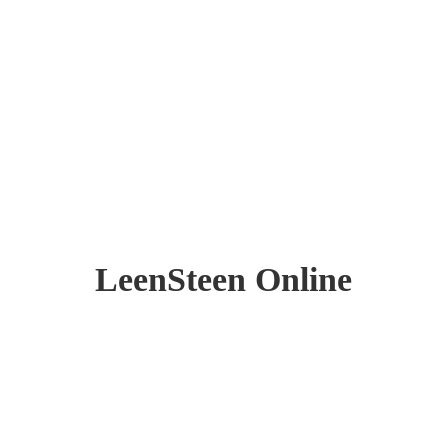
LeenSteen Online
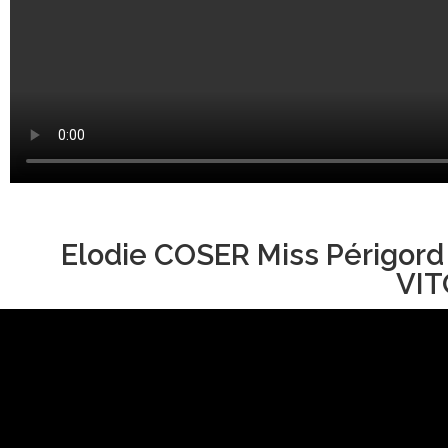
Elodie COSER Miss Périgord
VIT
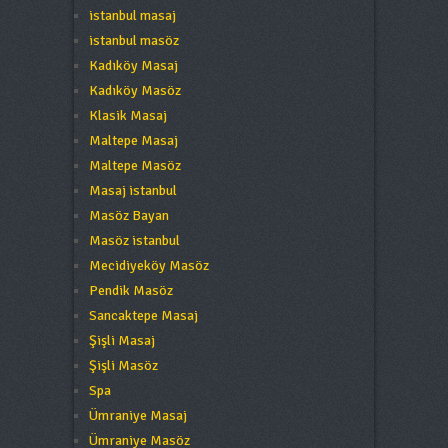
istanbul masaj
istanbul masöz
Kadıköy Masaj
Kadıköy Masöz
Klasik Masaj
Maltepe Masaj
Maltepe Masöz
Masaj istanbul
Masöz Bayan
Masöz istanbul
Mecidiyeköy Masöz
Pendik Masöz
Sancaktepe Masaj
Şişli Masaj
Şişli Masöz
Spa
Ümraniye Masaj
Ümraniye Masöz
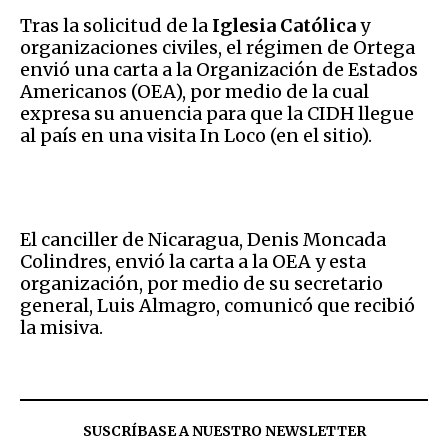
Tras la solicitud de la
Iglesia Católica
y
organizaciones civiles, el régimen de Ortega
envió una carta a la Organización de Estados
Americanos (OEA), por medio de la cual
expresa su anuencia para que la CIDH llegue
al país en una visita In Loco (en el sitio).
El canciller de Nicaragua, Denis Moncada
Colindres, envió la carta a la OEA y esta
organización, por medio de su secretario
general, Luis Almagro, comunicó que recibió
la misiva.
SUSCRÍBASE A NUESTRO NEWSLETTER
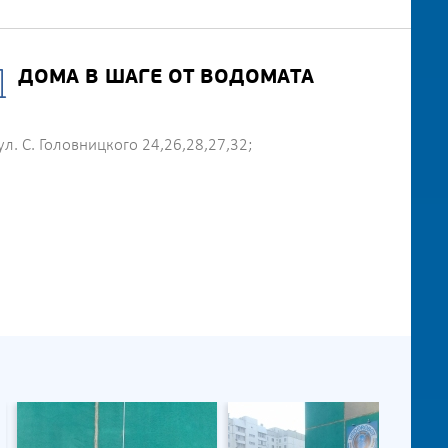
ДОМА В ШАГЕ ОТ ВОДОМАТА
ул. С. Головницкого 24,26,28,27,32;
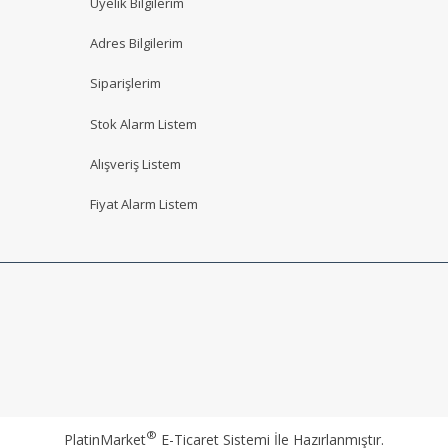
Üyelik Bilgilerim
Adres Bilgilerim
Siparişlerim
Stok Alarm Listem
Alışveriş Listem
Fiyat Alarm Listem
®
PlatinMarket
E-Ticaret Sistemi
İle Hazırlanmıştır.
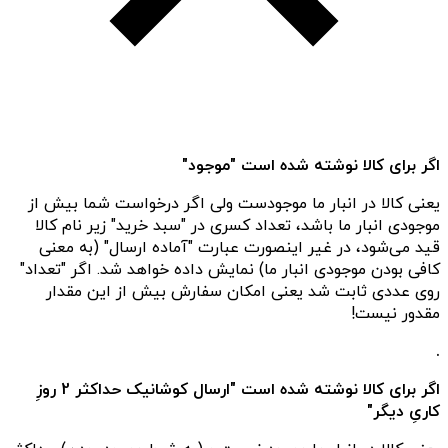
اگر برای کالا نوشته شده است "موجود"
یعنی کالا در انبار ما موجودست ولی اگر درخواست شما بیش از
موجودی انبار ما باشد، تعداد کسری در "سبد خرید" زیر نام کالا
قید می‌شود، در غیر اینصورت عبارت "آماده ارسال" (به معنی
کافی بودن موجودی انبار ما) نمایش داده خواهد شد. اگر "تعداد"
روی عددی ثابت شد یعنی امکان سفارش بیش از این مقدار
مقدور نیست!
.
اگر برای کالا نوشته شده است "ارسال کوشانیک حداکثر 2 روزِ
کاریِ دیگر"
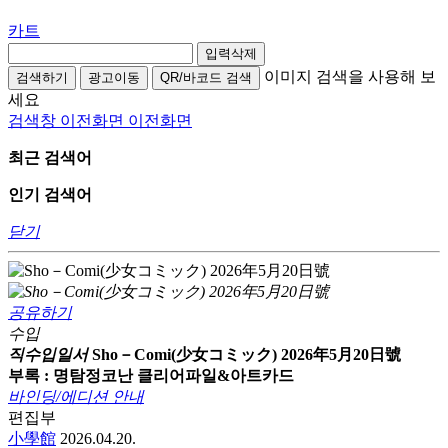
카트
입력삭제
이미지 검색을 사용해 보
검색하기
광고이동
QR/바코드 검색
세요
검색창 이전화면
이전화면
최근 검색어
인기 검색어
닫기
공유하기
수입
직수입일서
Sho－Comi(少女コミック) 2026年5月20日號
부록 : 명탐정코난 클리어파일&아트카드
바인딩/에디션 안내
편집부
小學館
2026.04.20.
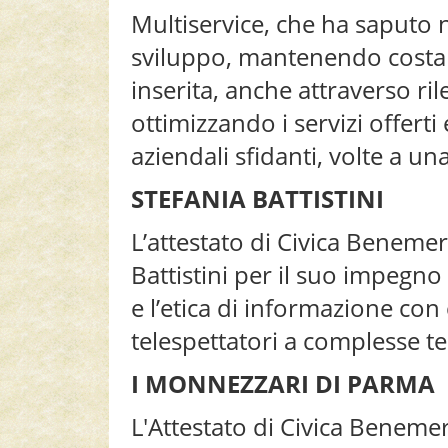
Multiservice, che ha saputo 
sviluppo, mantenendo costante
inserita, anche attraverso rile
ottimizzando i servizi offert
aziendali sfidanti, volte a un
STEFANIA BATTISTINI
L’attestato di Civica Benemer
Battistini per il suo impegno
e l’etica di informazione con
telespettatori a complesse te
I MONNEZZARI DI PARMA
L'Attestato di Civica Beneme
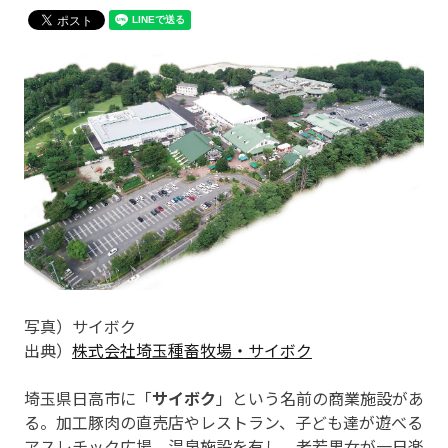
写真）サイボク
出典）
株式会社埼玉種畜牧場・サイボク
埼玉県日高市に「
サイボク
」という名前の商業施設があ
る。加工豚肉の直売店やレストラン、子ども達が遊べる
アスレチック広場、温泉施設を有し、老若男女が一日楽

• • • • •

Everything in the records that precede this task must be written out again exactly, except the pictures.

RESULT OF THE EXERCISE.
LeenSteen Online
Elodie COSER Miss Périgord
VIT
istanbul masaj
istanbul masöz
Kadıköy Masaj
Kadıköy Masöz
Klasik Masaj
Maltepe Masaj
Maltepe Masöz
Masaj istanbul
Masöz Bayan
Masöz istanbul
Mecidiyeköy Masöz
Pendik Masöz
Sancaktepe Masaj
Şişli Masaj
Şişli Masöz
Spa
Ümraniye Masaj
Ümraniye Masöz
Tras la solicitud de la
Iglesia Católica
y
organizaciones civiles, el régimen de Ortega
envió una carta a la Organización de Estados
Americanos (OEA), por medio de la cual
expresa su anuencia para que la CIDH llegue
al país en una visita In Loco (en el sitio).
El canciller de Nicaragua, Denis Moncada
Colindres, envió la carta a la OEA y esta
organización, por medio de su secretario
general, Luis Almagro, comunicó que recibió
la misiva.
SUSCRÍBASE A NUESTRO NEWSLETTER
ДОМА В ШАГЕ ОТ ВОДОМАТА
ул. С. Головницкого 24,26,28,27,32;
Üyelik Bilgilerim
Adres Bilgilerim
Siparişlerim
Stok Alarm Listem
Alışveriş Listem
Fiyat Alarm Listem
®
PlatinMarket
E-Ticaret Sistemi
İle Hazırlanmıştır.
اگر برای کالا نوشته شده است "موجود"
یعنی کالا در انبار ما موجودست ولی اگر درخواست شما بیش از
موجودی انبار ما باشد، تعداد کسری در "سبد خرید" زیر نام کالا
قید می‌شود، در غیر اینصورت عبارت "آماده ارسال" (به معنی
کافی بودن موجودی انبار ما) نمایش داده خواهد شد. اگر "تعداد"
روی عددی ثابت شد یعنی امکان سفارش بیش از این مقدار
مقدور نیست!
.
اگر برای کالا نوشته شده است "ارسال کوشانیک حداکثر 2 روزِ
کاریِ دیگر"
카트
입력삭제
이미지 검색을 사용해 보
검색하기
광고이동
QR/바코드 검색
세요
검색창 이전화면
이전화면
최근 검색어
인기 검색어
닫기
공유하기
수입
직수입일서
Sho－Comi(少女コミック) 2026年5月20日號
부록 : 명탐정코난 클리어파일&아트카드
바인딩/에디션 안내
편집부
小學館
2026.04.20.
Multiservice, che ha saputo 
sviluppo, mantenendo costante
inserita, anche attraverso rile
ottimizzando i servizi offert
aziendali sfidanti, volte a un
STEFANIA BATTISTINI
L’attestato di Civica Benemer
Battistini per il suo impegno
e l’etica di informazione con
telespettatori a complesse te
I MONNEZZARI DI PARMA
L'Attestato di Civica Beneme
写真）サイボク
出典）
株式会社埼玉種畜牧場・サイボク
埼玉県日高市に「
サイボク
」という名前の商業施設があ
る。加工豚肉の直売店やレストラン、子ども達が遊べる
アスレチック広場、温泉施設を有し、老若男女が一日楽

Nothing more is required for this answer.